NHS workers who have volunteered to take part in the complex surgical process are understood to be currently "on-call."

One well-placed source said: "The amount of planning that's gone into this is amazing, they have thought of every scenario.

"Nobody has needed an operation, yet."

The Department for Health declined to comment.

No mention of coronavirus or Arrowe Park were mentioned when the unique job opportunity first emerged.

It was revealed over the weekend  that 11 more people would join the Wirral quarantine, raising the total to 93.

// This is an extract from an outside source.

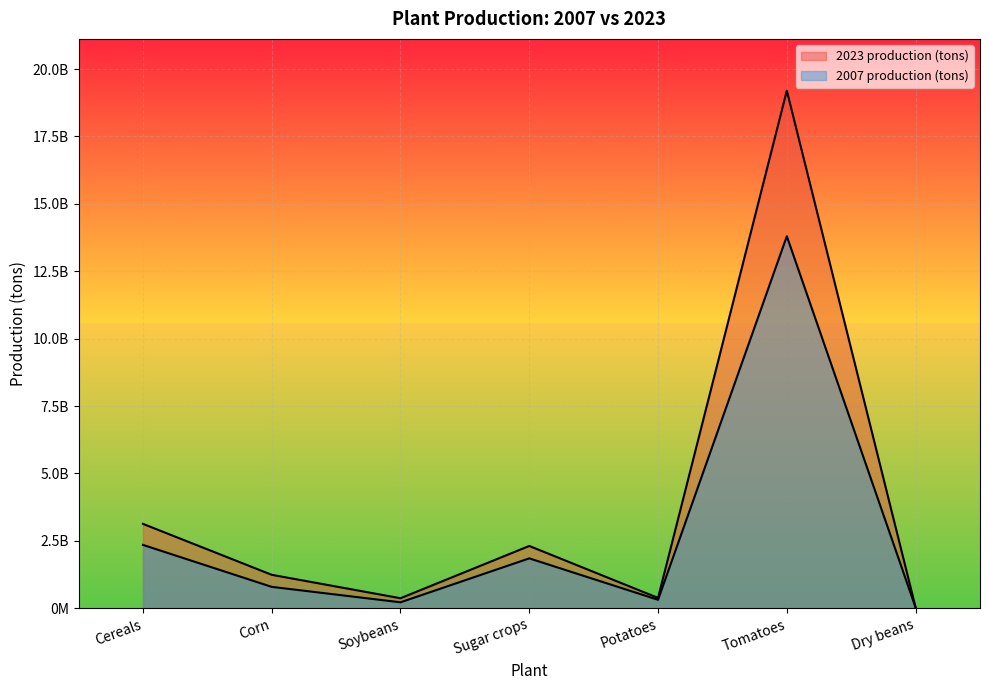

Is it true that 2007 production (tons) equals 793000000 at Corn?

True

During their evacuation from China, one man became ill and was separated from the rest of the group.

Anthony May-Smith is being cared for in Oxford after feeling unwell as he made his way back to England.

He says he now feels "fine" after a cough and sore throat led to him being put in isolation.

Britons in mainland China have been urged to leave as coronavirus continues to claim more lives in the country.


The Foreign Office amended its travel advice after Health Secretary Matt Hancock said he expects more cases to be diagnosed in the UK.

Officials said the update was a prudent step in case more commercial airlines stopped flights out of China, or China extended travel

Foreign Secretary Dominic Raab said: "We now advise British nationals in China to leave the country if they can, to minimise their risk of exposure to the virus.

"Where there are still British nationals in Hubei province who wish to be evacuated, we will continue to work around the clock to facilitate this."

Meanwhile, health officials are trying to trace 239 people who flew from Wuhan to the UK before travel restrictions associated with the outbreak came into force.

Chinese authorities said the death toll in mainland China from the coronavirus outbreak has risen to 425, with the number of cases now standing at 20,438.